Her şeyden önce, merhuma Allah’tan rahmet diliyor ve başta Yozgat Gazeteciler Cemiyeti Başkanı olarak kendisine ve basın camiasına taziyetlerimi iletiyorum.

Osman Hakan Kiracı; Yozgat’ta basın camiasının en önemli ve kadim şahsiyetlerinden biridir. Ve kendisinden beklenilen vefakarlık hissiyle bir meslek büyüğüne karşı, bu maksada matuf olarak her yıl bu görevini bihakkın yerine getirmektedir.

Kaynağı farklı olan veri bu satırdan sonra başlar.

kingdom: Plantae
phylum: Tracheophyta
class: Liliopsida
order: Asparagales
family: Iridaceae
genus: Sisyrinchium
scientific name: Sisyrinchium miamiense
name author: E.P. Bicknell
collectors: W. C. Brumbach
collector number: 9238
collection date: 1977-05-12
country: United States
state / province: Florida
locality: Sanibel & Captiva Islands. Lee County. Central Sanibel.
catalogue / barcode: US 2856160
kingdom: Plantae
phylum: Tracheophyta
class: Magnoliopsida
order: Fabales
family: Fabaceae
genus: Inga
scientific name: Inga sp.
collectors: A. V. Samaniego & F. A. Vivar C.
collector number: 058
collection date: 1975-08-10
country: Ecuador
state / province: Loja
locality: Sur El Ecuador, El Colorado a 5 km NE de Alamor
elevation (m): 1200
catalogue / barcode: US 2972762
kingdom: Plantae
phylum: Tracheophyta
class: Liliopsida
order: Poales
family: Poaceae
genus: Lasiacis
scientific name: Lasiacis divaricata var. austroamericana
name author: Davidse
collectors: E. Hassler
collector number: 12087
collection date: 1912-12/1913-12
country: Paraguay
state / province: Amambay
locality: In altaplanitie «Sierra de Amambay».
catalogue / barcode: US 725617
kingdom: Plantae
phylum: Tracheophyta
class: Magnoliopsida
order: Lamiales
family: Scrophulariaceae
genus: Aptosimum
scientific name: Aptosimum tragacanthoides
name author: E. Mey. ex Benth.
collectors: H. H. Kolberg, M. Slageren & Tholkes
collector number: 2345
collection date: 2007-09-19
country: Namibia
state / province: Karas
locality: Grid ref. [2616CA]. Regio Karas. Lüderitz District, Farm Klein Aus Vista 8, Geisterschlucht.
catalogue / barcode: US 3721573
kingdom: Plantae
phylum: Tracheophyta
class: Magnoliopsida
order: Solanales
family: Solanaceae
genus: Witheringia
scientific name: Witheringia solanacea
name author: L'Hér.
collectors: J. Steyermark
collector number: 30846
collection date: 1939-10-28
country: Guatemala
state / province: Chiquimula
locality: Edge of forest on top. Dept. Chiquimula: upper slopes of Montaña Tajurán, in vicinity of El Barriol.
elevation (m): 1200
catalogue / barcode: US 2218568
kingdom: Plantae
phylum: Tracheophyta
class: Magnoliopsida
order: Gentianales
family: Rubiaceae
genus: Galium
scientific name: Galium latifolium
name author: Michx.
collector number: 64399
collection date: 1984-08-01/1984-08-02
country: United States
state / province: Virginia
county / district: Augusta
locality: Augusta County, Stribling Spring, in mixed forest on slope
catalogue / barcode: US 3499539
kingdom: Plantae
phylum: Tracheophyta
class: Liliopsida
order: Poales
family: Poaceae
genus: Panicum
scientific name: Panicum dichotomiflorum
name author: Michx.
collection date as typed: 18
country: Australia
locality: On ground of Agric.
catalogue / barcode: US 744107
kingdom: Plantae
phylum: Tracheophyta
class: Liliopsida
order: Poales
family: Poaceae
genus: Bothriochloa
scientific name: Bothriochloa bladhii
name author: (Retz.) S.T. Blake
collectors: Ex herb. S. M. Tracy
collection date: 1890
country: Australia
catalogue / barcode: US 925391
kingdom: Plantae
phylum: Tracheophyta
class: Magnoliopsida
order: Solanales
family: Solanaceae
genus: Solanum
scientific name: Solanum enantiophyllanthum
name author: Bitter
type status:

Ancak; konuşmasının satır aralarında Yozgatlı olmasıyla iftihar ettiği ve gazetecilik sıfatı taşıdığını iddia ettiği bazı şahısları da o manevî atmosferde telaffuz etmesini ben şahsen yadırgadım.

Her mesleğin kendisine göre, idamesi ve şahsiyetini muhafazası için bir takım etik (ahlakî) kuralları vardır. Gazetecilik mesleğinin de bu çerçevede çok kutsî ve ahlakî normları vardır.Bunlardan birkaç tanesini burada zikretmek gerekirse, halkın; objektif, doğru, tarafsız, dürüst haber alma ve iletişim sağlamasına vasıta olmaktır. Kalemini, sadece ve sadece, hakkın ve hakikatin gerçekleşmesi istikametinde kullanmaktır. Vicdan-ı umumînin sesini vicdanında hissederek; eğilmeden, bükülmeden dimdik ayakta durmaktır. Bence en önemlisi de; bu milletin manevî şahsiyetini rencide etmemektir. Milli ve manevî duygularına tezat teşkil eden hareketlerde asla bulunmamaktır.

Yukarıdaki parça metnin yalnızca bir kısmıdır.